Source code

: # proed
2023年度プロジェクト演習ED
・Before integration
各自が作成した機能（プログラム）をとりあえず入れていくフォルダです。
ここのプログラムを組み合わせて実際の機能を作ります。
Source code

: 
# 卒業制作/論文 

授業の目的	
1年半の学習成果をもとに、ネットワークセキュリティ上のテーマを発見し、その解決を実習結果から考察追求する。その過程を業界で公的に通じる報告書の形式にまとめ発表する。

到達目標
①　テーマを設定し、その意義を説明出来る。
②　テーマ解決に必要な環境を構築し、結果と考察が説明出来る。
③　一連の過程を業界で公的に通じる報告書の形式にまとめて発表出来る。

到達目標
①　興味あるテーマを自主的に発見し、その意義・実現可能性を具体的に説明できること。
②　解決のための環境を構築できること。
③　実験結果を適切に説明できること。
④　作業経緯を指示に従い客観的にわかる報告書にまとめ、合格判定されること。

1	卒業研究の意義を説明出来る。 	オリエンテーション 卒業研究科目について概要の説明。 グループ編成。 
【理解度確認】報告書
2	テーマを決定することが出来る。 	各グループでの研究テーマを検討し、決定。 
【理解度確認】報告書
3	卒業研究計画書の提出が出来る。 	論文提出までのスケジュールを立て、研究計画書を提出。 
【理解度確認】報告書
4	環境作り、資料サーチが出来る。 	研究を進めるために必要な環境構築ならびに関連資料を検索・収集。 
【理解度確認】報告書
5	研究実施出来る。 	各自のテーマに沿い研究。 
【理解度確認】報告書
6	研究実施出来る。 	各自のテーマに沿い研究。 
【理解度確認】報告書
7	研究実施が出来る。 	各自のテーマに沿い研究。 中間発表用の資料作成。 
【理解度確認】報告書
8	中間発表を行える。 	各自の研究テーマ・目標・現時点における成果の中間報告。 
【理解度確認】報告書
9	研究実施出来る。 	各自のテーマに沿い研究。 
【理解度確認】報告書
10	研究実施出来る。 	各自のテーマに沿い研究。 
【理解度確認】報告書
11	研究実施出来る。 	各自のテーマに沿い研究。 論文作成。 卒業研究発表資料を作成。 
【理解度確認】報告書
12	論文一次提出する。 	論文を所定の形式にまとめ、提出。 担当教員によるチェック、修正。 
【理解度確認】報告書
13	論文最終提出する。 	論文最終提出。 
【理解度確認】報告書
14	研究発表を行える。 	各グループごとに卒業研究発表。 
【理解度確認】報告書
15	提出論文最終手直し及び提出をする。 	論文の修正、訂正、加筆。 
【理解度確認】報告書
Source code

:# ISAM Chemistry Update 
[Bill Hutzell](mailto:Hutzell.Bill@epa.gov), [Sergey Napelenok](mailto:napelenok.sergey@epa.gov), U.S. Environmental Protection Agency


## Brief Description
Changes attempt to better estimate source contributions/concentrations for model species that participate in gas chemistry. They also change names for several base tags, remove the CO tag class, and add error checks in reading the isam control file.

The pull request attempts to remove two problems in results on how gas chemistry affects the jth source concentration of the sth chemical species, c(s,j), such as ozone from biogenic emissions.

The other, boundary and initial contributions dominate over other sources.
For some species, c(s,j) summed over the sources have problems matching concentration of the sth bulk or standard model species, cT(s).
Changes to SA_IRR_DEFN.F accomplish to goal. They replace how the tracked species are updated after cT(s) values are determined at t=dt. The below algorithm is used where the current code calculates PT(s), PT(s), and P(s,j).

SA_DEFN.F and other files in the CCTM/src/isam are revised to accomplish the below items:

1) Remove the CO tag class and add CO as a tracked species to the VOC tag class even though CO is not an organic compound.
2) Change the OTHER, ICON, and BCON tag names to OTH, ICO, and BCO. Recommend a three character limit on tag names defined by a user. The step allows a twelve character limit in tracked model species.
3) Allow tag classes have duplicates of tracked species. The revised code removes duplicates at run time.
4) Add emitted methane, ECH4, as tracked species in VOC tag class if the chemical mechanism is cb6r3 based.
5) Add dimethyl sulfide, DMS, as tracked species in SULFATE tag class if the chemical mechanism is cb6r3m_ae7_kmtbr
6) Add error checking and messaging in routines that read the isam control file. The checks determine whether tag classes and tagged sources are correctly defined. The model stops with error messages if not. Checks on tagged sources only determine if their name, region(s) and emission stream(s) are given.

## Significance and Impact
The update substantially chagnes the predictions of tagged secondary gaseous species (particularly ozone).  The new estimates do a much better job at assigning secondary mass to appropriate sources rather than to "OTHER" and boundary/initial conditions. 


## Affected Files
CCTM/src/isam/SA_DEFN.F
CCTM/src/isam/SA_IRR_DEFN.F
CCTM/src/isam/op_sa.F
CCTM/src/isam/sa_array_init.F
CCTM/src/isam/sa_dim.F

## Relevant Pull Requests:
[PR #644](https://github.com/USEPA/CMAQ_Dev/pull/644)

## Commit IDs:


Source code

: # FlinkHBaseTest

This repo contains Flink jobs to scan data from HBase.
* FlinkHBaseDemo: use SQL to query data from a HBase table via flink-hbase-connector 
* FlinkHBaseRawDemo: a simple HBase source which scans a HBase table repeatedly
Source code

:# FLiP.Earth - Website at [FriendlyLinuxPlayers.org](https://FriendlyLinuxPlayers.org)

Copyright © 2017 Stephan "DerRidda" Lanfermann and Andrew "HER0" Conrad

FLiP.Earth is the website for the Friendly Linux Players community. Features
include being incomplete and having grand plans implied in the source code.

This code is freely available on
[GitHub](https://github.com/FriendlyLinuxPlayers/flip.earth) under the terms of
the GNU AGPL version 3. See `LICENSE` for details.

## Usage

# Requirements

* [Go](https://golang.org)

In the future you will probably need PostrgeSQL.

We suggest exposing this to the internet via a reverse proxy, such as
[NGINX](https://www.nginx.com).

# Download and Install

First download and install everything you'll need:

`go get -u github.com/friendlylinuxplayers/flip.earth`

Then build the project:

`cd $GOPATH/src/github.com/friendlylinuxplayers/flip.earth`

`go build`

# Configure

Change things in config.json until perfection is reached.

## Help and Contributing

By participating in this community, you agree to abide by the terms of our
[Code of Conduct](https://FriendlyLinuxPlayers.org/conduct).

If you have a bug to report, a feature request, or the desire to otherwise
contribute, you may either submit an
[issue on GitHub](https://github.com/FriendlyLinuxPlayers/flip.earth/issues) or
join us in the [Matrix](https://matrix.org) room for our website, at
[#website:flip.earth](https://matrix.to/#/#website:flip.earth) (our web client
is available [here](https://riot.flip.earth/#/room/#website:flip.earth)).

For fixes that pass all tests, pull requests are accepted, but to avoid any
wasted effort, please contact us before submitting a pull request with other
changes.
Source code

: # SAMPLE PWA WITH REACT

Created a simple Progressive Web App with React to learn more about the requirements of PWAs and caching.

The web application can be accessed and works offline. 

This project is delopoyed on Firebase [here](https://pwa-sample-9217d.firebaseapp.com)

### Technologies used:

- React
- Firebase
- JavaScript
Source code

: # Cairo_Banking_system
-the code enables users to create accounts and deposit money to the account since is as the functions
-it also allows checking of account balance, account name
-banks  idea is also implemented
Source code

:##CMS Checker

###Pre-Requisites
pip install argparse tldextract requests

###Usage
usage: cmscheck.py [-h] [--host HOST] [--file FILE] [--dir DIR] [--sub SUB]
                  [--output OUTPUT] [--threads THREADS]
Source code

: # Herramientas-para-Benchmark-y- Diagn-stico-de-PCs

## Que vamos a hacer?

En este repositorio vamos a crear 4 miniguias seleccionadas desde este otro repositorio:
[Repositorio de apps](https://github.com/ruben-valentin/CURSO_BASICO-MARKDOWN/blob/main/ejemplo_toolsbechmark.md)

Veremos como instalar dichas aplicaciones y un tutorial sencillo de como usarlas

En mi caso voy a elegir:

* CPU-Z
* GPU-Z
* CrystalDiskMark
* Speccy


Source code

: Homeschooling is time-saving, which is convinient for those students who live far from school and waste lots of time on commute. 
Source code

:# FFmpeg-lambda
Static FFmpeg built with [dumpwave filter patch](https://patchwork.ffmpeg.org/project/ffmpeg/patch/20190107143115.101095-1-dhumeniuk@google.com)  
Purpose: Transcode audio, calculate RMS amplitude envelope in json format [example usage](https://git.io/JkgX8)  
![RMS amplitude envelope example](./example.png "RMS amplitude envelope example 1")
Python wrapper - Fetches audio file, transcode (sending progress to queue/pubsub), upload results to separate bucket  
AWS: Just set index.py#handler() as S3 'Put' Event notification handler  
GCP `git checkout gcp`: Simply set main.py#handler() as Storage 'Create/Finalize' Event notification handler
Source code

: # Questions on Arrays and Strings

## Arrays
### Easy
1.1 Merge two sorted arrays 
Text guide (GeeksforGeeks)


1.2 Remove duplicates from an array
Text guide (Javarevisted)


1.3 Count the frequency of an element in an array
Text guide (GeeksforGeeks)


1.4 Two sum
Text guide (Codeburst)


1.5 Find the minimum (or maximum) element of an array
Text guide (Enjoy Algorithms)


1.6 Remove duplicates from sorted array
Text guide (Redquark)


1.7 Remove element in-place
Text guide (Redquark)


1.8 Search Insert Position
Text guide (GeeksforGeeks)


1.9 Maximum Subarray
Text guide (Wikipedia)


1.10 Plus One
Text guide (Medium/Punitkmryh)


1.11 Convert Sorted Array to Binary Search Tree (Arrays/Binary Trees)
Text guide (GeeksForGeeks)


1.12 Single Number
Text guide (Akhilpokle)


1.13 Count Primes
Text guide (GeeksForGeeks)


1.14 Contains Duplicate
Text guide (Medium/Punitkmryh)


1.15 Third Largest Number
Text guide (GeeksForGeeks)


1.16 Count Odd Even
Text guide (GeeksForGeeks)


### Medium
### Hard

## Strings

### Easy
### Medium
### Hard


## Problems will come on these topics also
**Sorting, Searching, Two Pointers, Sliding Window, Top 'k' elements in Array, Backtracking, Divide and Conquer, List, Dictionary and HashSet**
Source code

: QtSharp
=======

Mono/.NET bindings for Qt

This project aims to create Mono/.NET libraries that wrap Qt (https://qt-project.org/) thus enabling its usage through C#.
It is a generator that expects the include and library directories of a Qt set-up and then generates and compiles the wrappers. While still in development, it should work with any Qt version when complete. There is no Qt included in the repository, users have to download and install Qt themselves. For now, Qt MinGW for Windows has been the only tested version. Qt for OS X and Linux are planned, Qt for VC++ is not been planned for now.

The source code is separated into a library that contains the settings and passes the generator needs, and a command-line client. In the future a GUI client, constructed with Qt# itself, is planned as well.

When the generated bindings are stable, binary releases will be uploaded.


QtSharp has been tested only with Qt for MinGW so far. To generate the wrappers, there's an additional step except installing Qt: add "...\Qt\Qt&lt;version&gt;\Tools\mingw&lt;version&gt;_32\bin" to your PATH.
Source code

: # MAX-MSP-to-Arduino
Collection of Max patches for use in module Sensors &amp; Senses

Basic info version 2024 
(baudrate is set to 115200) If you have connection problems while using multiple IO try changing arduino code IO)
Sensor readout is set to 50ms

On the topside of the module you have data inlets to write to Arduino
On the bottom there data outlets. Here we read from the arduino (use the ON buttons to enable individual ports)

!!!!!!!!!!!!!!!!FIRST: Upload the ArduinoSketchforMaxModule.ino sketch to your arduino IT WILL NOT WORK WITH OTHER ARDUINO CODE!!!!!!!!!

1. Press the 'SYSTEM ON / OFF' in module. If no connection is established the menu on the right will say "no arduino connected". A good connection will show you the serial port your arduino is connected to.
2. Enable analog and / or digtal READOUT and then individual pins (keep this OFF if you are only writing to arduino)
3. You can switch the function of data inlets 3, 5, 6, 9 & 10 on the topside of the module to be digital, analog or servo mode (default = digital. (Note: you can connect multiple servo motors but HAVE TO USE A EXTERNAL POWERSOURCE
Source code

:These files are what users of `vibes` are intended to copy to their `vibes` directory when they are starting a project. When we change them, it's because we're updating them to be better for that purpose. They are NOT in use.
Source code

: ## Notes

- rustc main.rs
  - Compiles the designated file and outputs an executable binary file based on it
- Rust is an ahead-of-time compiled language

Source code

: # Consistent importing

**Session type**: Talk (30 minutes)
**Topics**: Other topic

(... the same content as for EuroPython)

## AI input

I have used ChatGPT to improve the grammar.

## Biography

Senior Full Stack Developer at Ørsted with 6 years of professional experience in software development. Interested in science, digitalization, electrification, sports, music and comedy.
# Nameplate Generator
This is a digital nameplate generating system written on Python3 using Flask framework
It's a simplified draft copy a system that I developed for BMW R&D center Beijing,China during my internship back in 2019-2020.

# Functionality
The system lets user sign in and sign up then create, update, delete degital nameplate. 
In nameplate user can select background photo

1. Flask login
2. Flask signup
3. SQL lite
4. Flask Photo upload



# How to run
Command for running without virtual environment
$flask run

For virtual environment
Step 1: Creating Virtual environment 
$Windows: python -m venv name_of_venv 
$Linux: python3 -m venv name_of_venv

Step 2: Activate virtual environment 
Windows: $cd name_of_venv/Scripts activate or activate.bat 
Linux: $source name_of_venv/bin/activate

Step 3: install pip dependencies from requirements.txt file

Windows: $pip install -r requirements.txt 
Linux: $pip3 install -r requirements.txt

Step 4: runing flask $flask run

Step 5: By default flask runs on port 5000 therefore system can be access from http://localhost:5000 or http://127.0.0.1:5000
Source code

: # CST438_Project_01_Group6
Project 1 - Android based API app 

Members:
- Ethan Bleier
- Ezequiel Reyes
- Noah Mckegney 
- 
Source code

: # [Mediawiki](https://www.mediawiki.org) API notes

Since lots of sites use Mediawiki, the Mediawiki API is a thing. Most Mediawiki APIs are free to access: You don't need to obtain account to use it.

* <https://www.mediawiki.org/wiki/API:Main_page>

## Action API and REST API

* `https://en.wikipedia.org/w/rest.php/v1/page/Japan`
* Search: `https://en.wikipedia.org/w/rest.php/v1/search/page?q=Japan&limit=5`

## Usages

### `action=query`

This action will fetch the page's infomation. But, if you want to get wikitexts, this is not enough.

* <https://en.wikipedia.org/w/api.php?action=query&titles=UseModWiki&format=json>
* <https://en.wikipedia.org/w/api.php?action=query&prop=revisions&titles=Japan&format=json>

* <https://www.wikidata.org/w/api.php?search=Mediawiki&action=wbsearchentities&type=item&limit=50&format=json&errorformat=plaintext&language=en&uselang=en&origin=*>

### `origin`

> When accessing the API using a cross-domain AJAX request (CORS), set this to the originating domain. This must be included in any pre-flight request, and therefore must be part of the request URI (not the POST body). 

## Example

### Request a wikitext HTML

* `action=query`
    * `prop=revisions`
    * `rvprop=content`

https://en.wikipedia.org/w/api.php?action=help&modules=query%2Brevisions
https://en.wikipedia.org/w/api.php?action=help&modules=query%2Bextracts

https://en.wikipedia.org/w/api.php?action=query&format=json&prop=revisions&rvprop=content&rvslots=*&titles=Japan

- - - - -

_TASK REQUIREMENTS_.
Rewrite the entries starting at the line containing "1.14 Contains Duplicate" and ending at the line containing "Collection of Max", replacing "wrappers" with "bindings" and leaving everything else unchanged. Return only those lines.

_REPLY_.
1.14 Contains Duplicate
Text guide (Medium/Punitkmryh)


1.15 Third Largest Number
Text guide (GeeksForGeeks)


1.16 Count Odd Even
Text guide (GeeksForGeeks)


### Medium
### Hard

## Strings

### Easy
### Medium
### Hard


## Problems will come on these topics also
**Sorting, Searching, Two Pointers, Sliding Window, Top 'k' elements in Array, Backtracking, Divide and Conquer, List, Dictionary and HashSet**
Source code

: QtSharp
=======

Mono/.NET bindings for Qt

This project aims to create Mono/.NET libraries that wrap Qt (https://qt-project.org/) thus enabling its usage through C#.
It is a generator that expects the include and library directories of a Qt set-up and then generates and compiles the bindings. While still in development, it should work with any Qt version when complete. There is no Qt included in the repository, users have to download and install Qt themselves. For now, Qt MinGW for Windows has been the only tested version. Qt for OS X and Linux are planned, Qt for VC++ is not been planned for now.

The source code is separated into a library that contains the settings and passes the generator needs, and a command-line client. In the future a GUI client, constructed with Qt# itself, is planned as well.

When the generated bindings are stable, binary releases will be uploaded.


QtSharp has been tested only with Qt for MinGW so far. To generate the bindings, there's an additional step except installing Qt: add "...\Qt\Qt&lt;version&gt;\Tools\mingw&lt;version&gt;_32\bin" to your PATH.
Source code

: # MAX-MSP-to-Arduino
Collection of Max patches for use in module Sensors &amp; Senses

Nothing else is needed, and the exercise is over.